---- Records provided

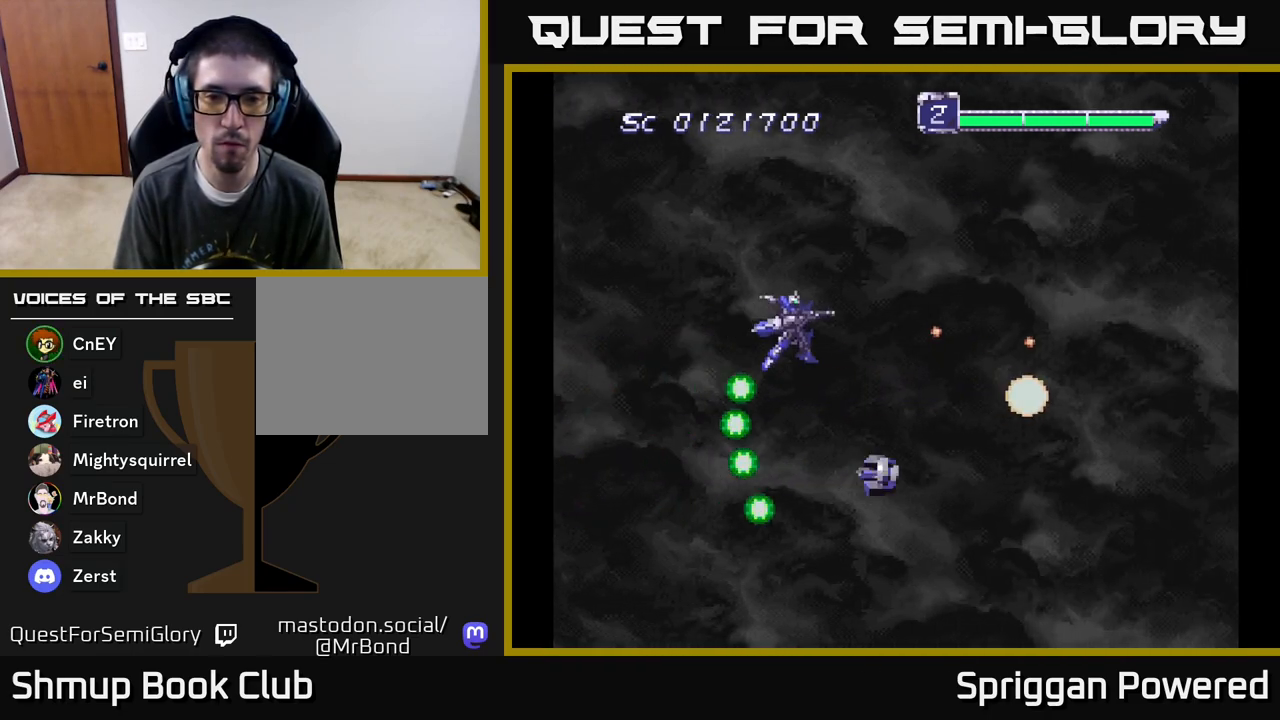
{"buttons": ["A", "DPAD_UP", "DPAD_RIGHT"]}
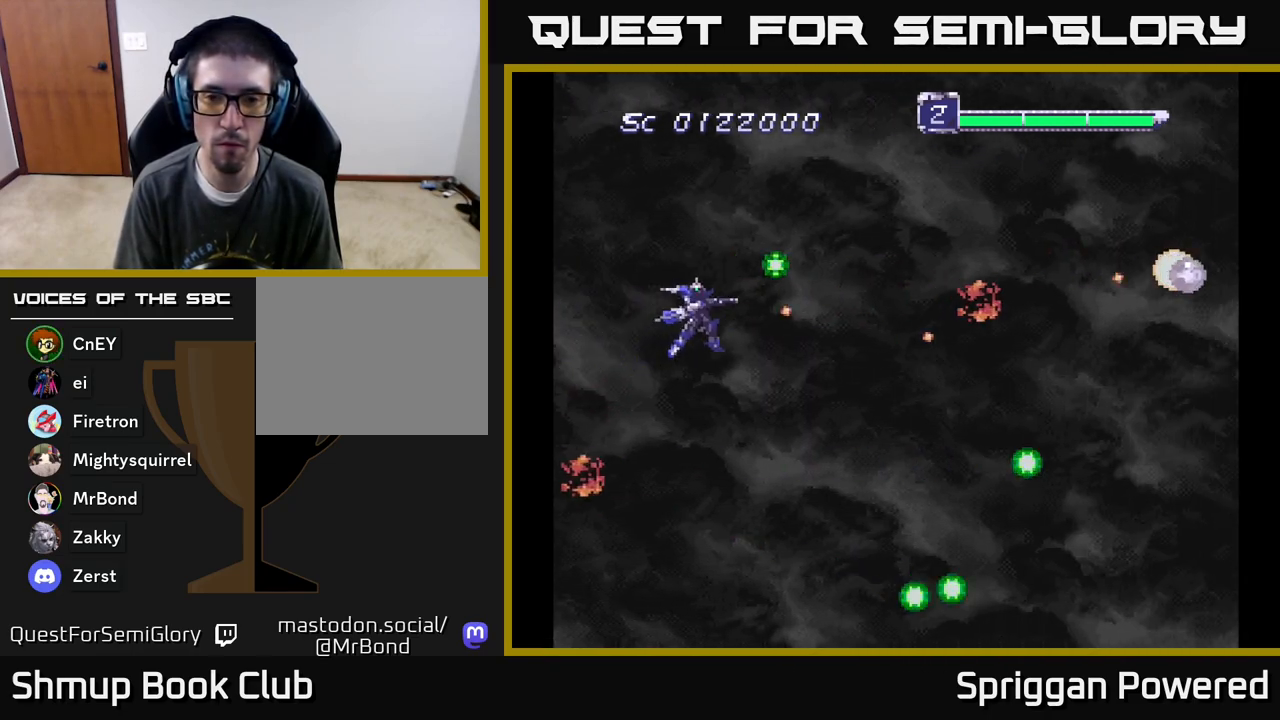
{"buttons": ["A", "DPAD_DOWN"], "events": [[50, "A", "up"], [133, "A", "down"], [150, "DPAD_UP", "up"], [167, "DPAD_DOWN", "down"], [200, "DPAD_RIGHT", "up"], [217, "A", "up"], [317, "A", "down"], [383, "A", "up"], [483, "A", "down"]]}
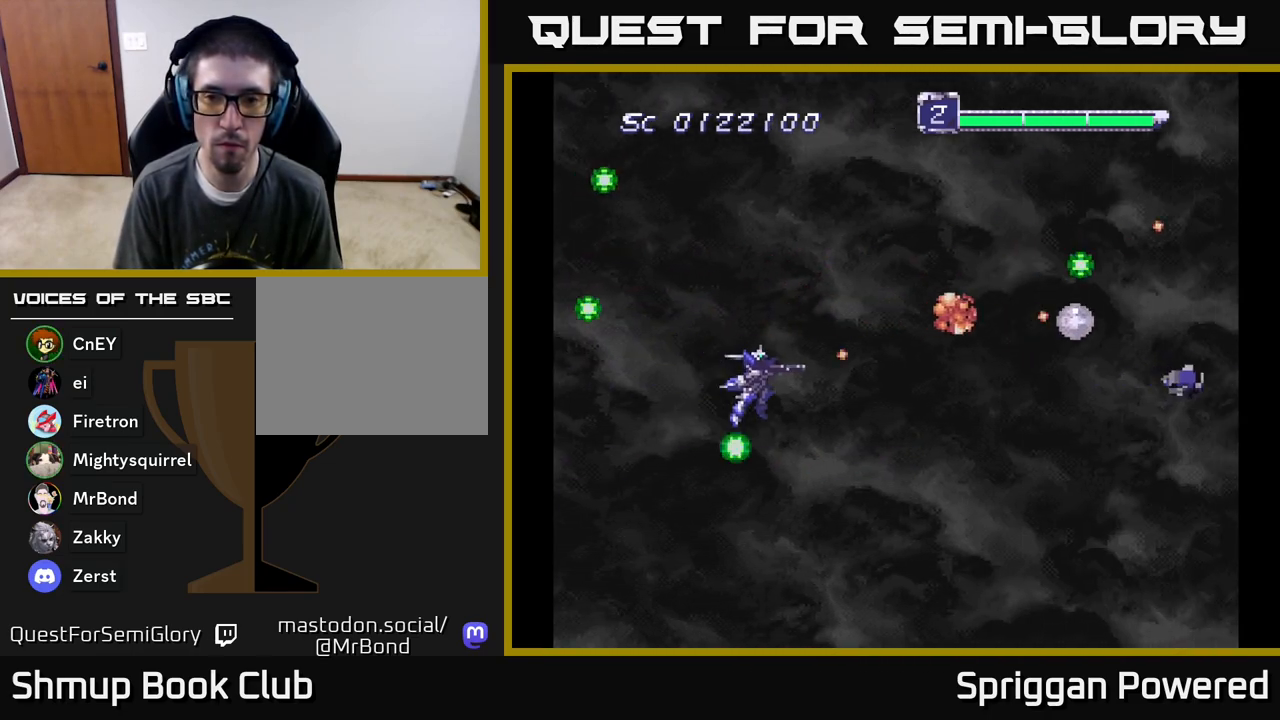
{"buttons": ["A", "DPAD_UP", "DPAD_RIGHT"]}
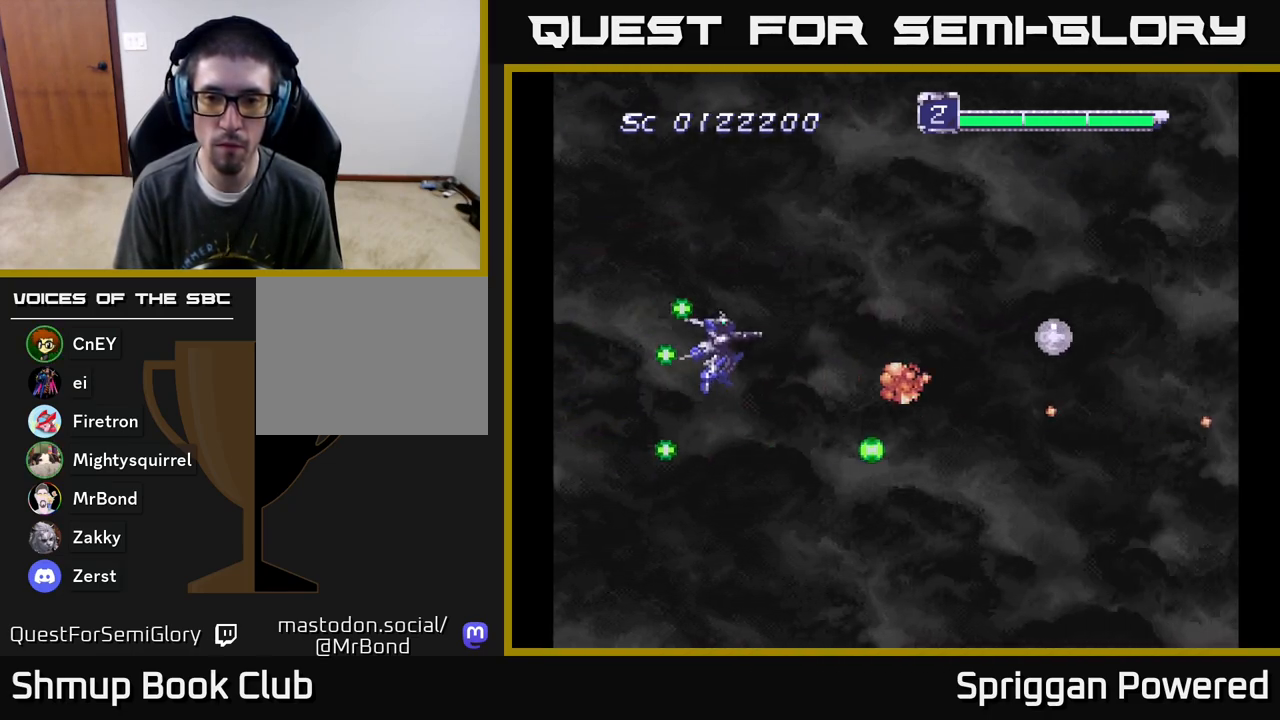
{"buttons": ["DPAD_DOWN", "DPAD_RIGHT"], "events": [[83, "A", "up"], [150, "A", "down"], [183, "DPAD_UP", "up"], [267, "A", "up"], [267, "DPAD_DOWN", "down"], [333, "A", "down"], [450, "A", "up"]]}
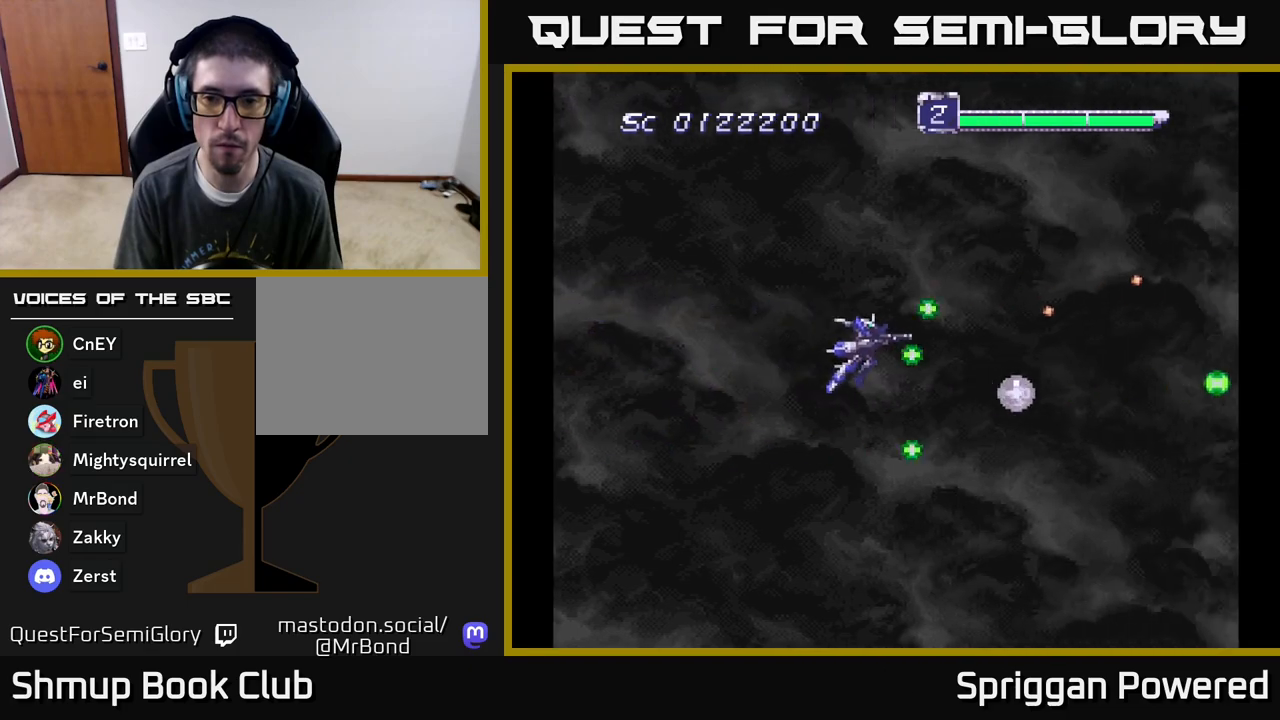
{"buttons": ["DPAD_LEFT"]}
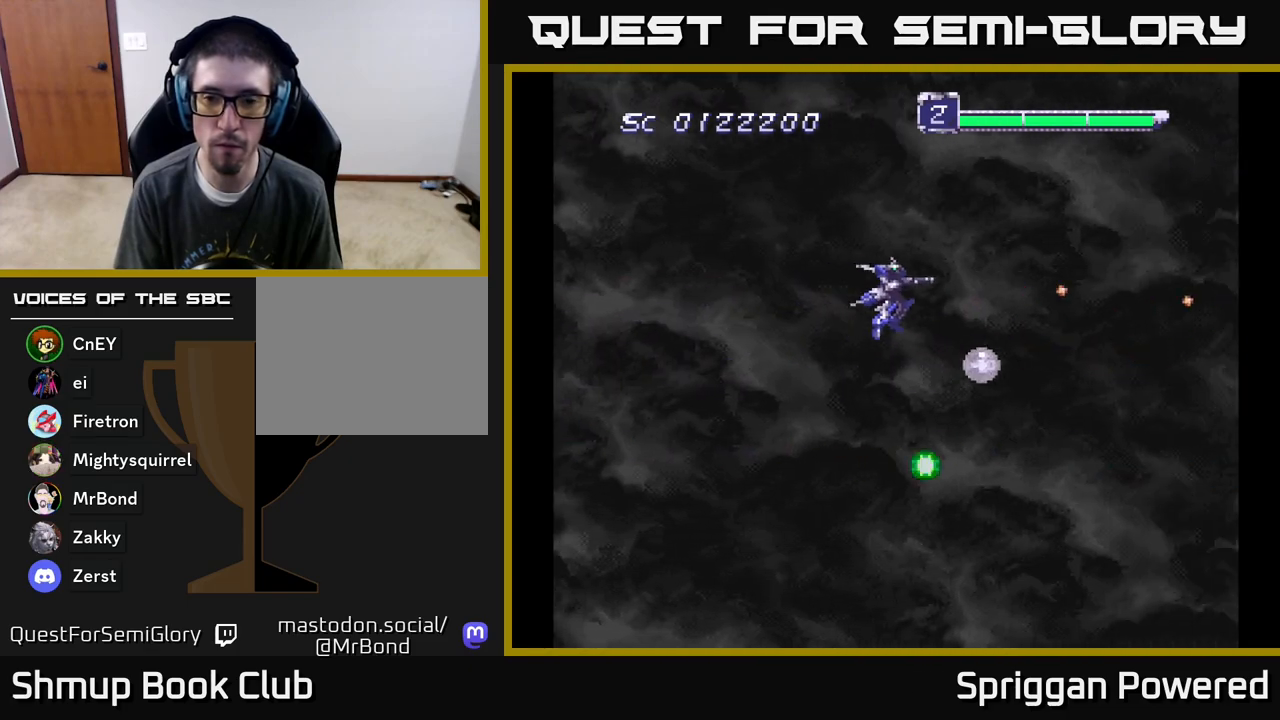
{"buttons": ["DPAD_LEFT"]}
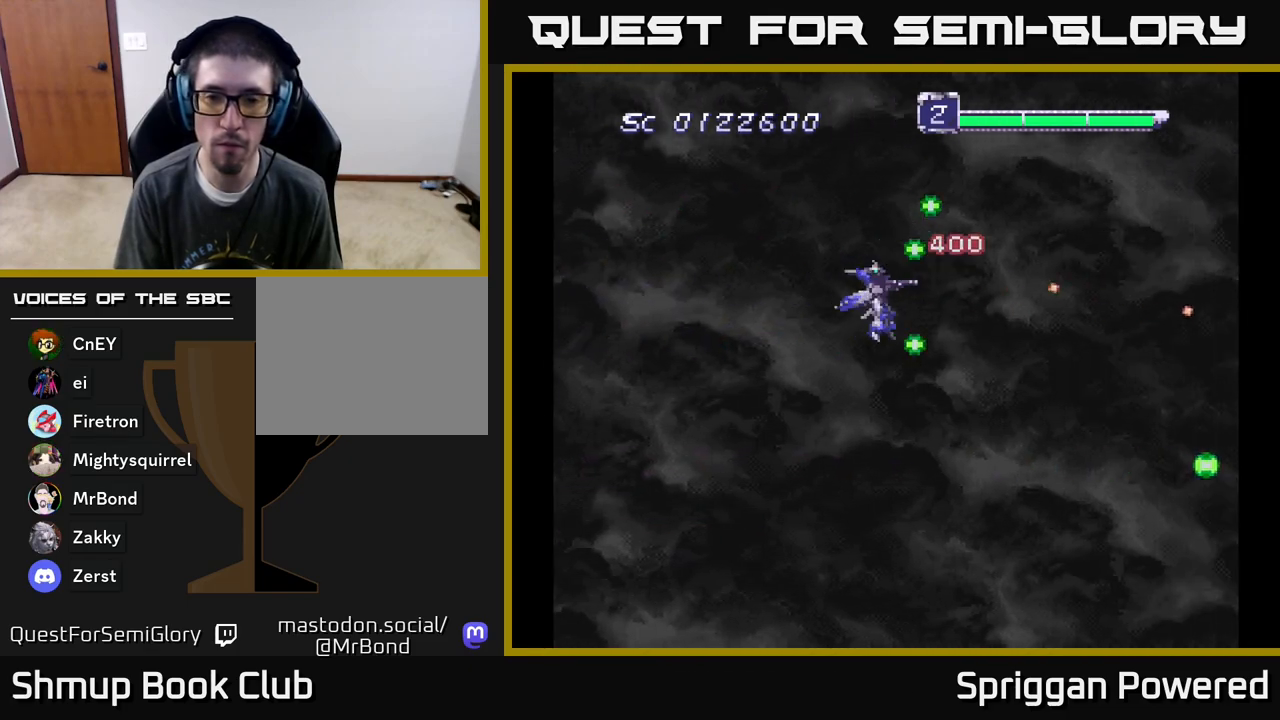
{"buttons": ["A", "DPAD_DOWN"], "events": [[83, "A", "down"], [183, "A", "up"], [217, "DPAD_DOWN", "down"], [250, "DPAD_LEFT", "up"], [267, "A", "down"], [367, "A", "up"], [450, "A", "down"]]}
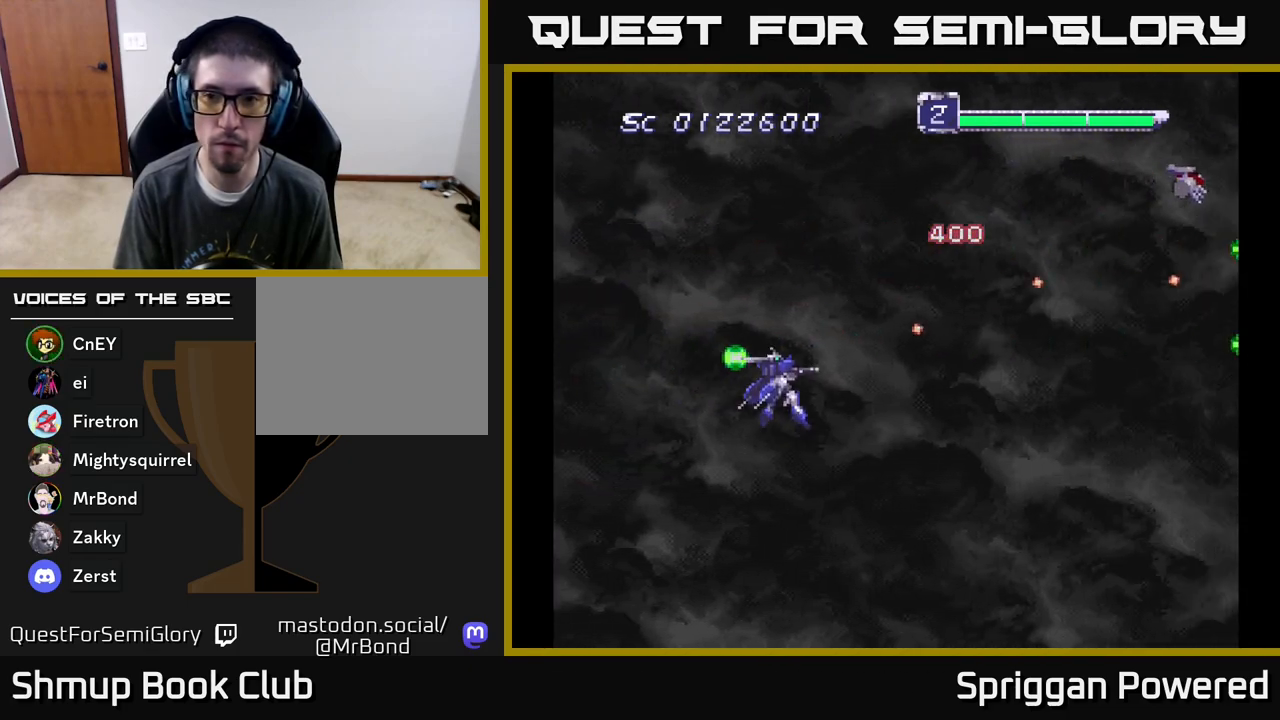
{"buttons": ["A", "DPAD_UP"], "events": [[67, "A", "up"], [83, "DPAD_RIGHT", "down"], [100, "DPAD_DOWN", "up"], [117, "DPAD_RIGHT", "up"], [117, "DPAD_UP", "down"], [150, "A", "down"], [250, "A", "up"], [317, "A", "down"], [417, "A", "up"], [500, "A", "down"]]}
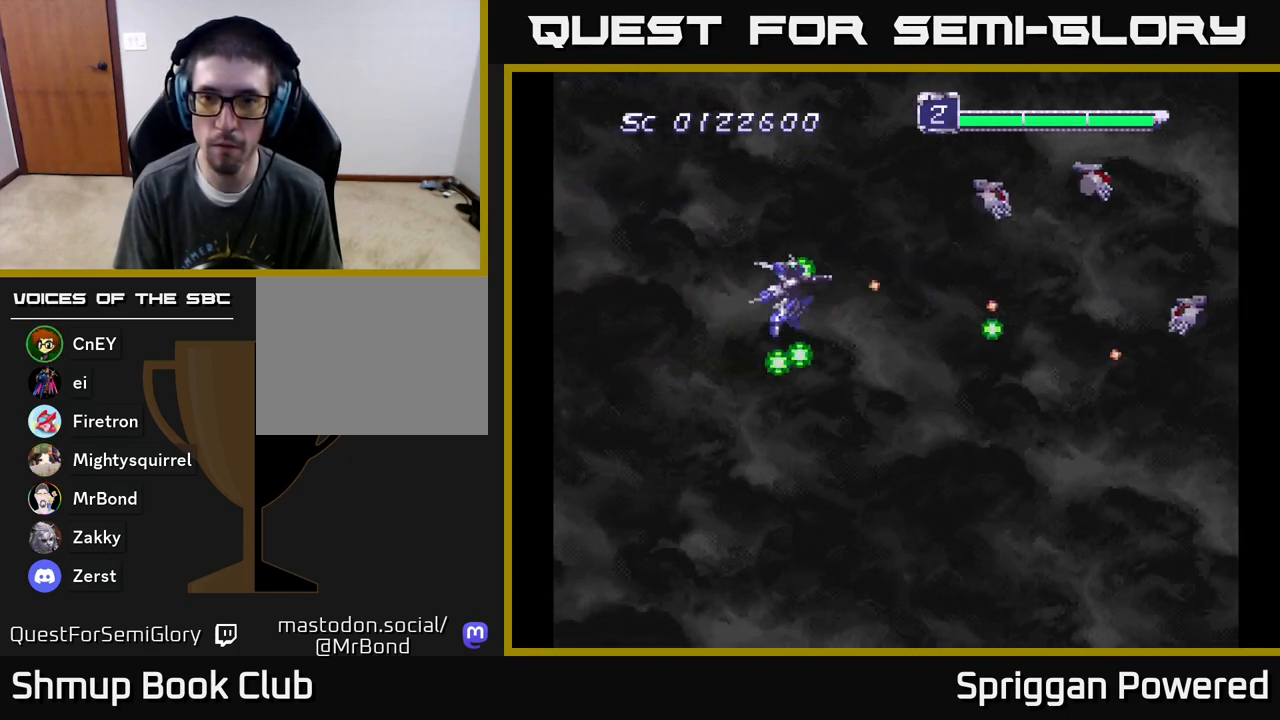
{"buttons": ["DPAD_DOWN"], "events": [[117, "A", "up"], [133, "A", "down"], [183, "DPAD_RIGHT", "down"], [183, "DPAD_UP", "up"], [217, "DPAD_DOWN", "down"], [250, "DPAD_RIGHT", "up"], [267, "A", "up"], [333, "A", "down"], [450, "A", "up"]]}
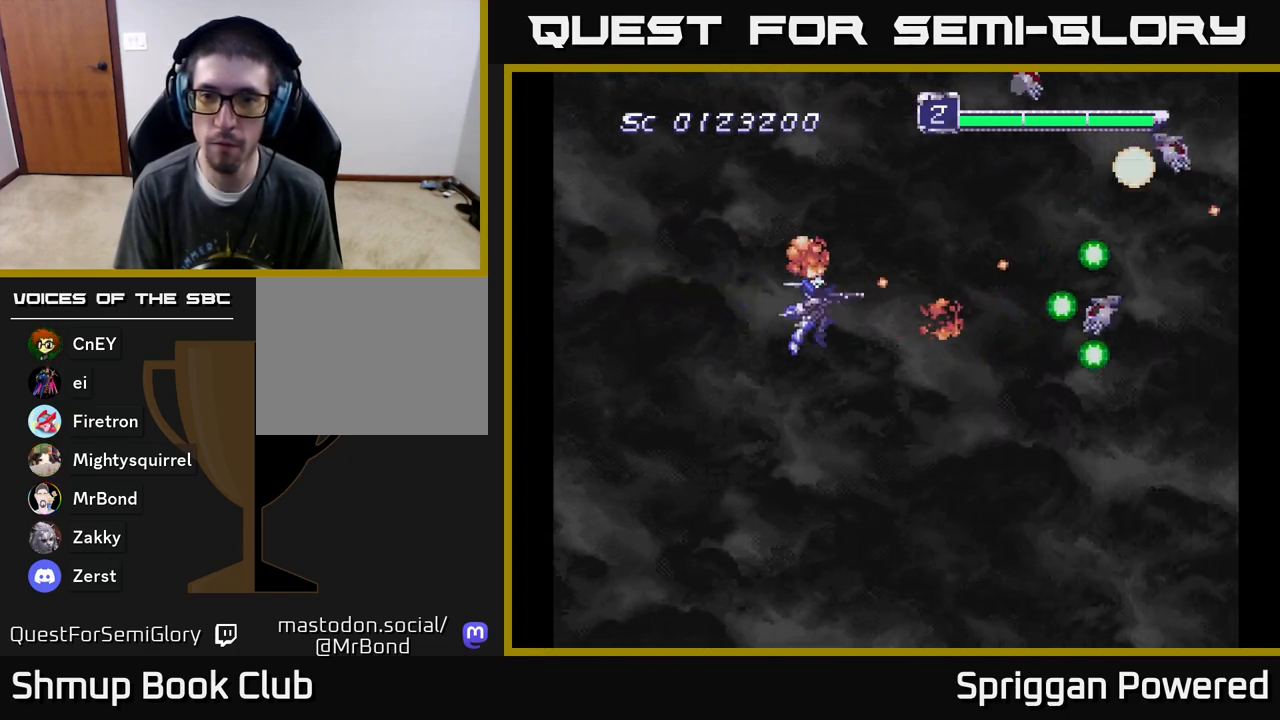
{"buttons": ["DPAD_UP"], "events": [[17, "A", "down"], [100, "DPAD_RIGHT", "down"], [133, "A", "up"], [167, "DPAD_DOWN", "up"], [183, "DPAD_RIGHT", "up"], [183, "DPAD_UP", "down"], [200, "A", "down"], [300, "A", "up"], [383, "A", "down"], [483, "A", "up"]]}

--------

Task goal:
Please output the entries above exactly, leaving out every picture.

Reply to the exercise:
{"buttons": ["A", "DPAD_UP", "DPAD_RIGHT"]}
{"buttons": ["A", "DPAD_DOWN"], "events": [[50, "A", "up"], [133, "A", "down"], [150, "DPAD_UP", "up"], [167, "DPAD_DOWN", "down"], [200, "DPAD_RIGHT", "up"], [217, "A", "up"], [317, "A", "down"], [383, "A", "up"], [483, "A", "down"]]}
{"buttons": ["A", "DPAD_UP", "DPAD_RIGHT"]}
{"buttons": ["DPAD_DOWN", "DPAD_RIGHT"], "events": [[83, "A", "up"], [150, "A", "down"], [183, "DPAD_UP", "up"], [267, "A", "up"], [267, "DPAD_DOWN", "down"], [333, "A", "down"], [450, "A", "up"]]}
{"buttons": ["DPAD_LEFT"]}
{"buttons": ["DPAD_LEFT"]}
{"buttons": ["A", "DPAD_DOWN"], "events": [[83, "A", "down"], [183, "A", "up"], [217, "DPAD_DOWN", "down"], [250, "DPAD_LEFT", "up"], [267, "A", "down"], [367, "A", "up"], [450, "A", "down"]]}
{"buttons": ["A", "DPAD_UP"], "events": [[67, "A", "up"], [83, "DPAD_RIGHT", "down"], [100, "DPAD_DOWN", "up"], [117, "DPAD_RIGHT", "up"], [117, "DPAD_UP", "down"], [150, "A", "down"], [250, "A", "up"], [317, "A", "down"], [417, "A", "up"], [500, "A", "down"]]}
{"buttons": ["DPAD_DOWN"], "events": [[117, "A", "up"], [133, "A", "down"], [183, "DPAD_RIGHT", "down"], [183, "DPAD_UP", "up"], [217, "DPAD_DOWN", "down"], [250, "DPAD_RIGHT", "up"], [267, "A", "up"], [333, "A", "down"], [450, "A", "up"]]}
{"buttons": ["DPAD_UP"], "events": [[17, "A", "down"], [100, "DPAD_RIGHT", "down"], [133, "A", "up"], [167, "DPAD_DOWN", "up"], [183, "DPAD_RIGHT", "up"], [183, "DPAD_UP", "down"], [200, "A", "down"], [300, "A", "up"], [383, "A", "down"], [483, "A", "up"]]}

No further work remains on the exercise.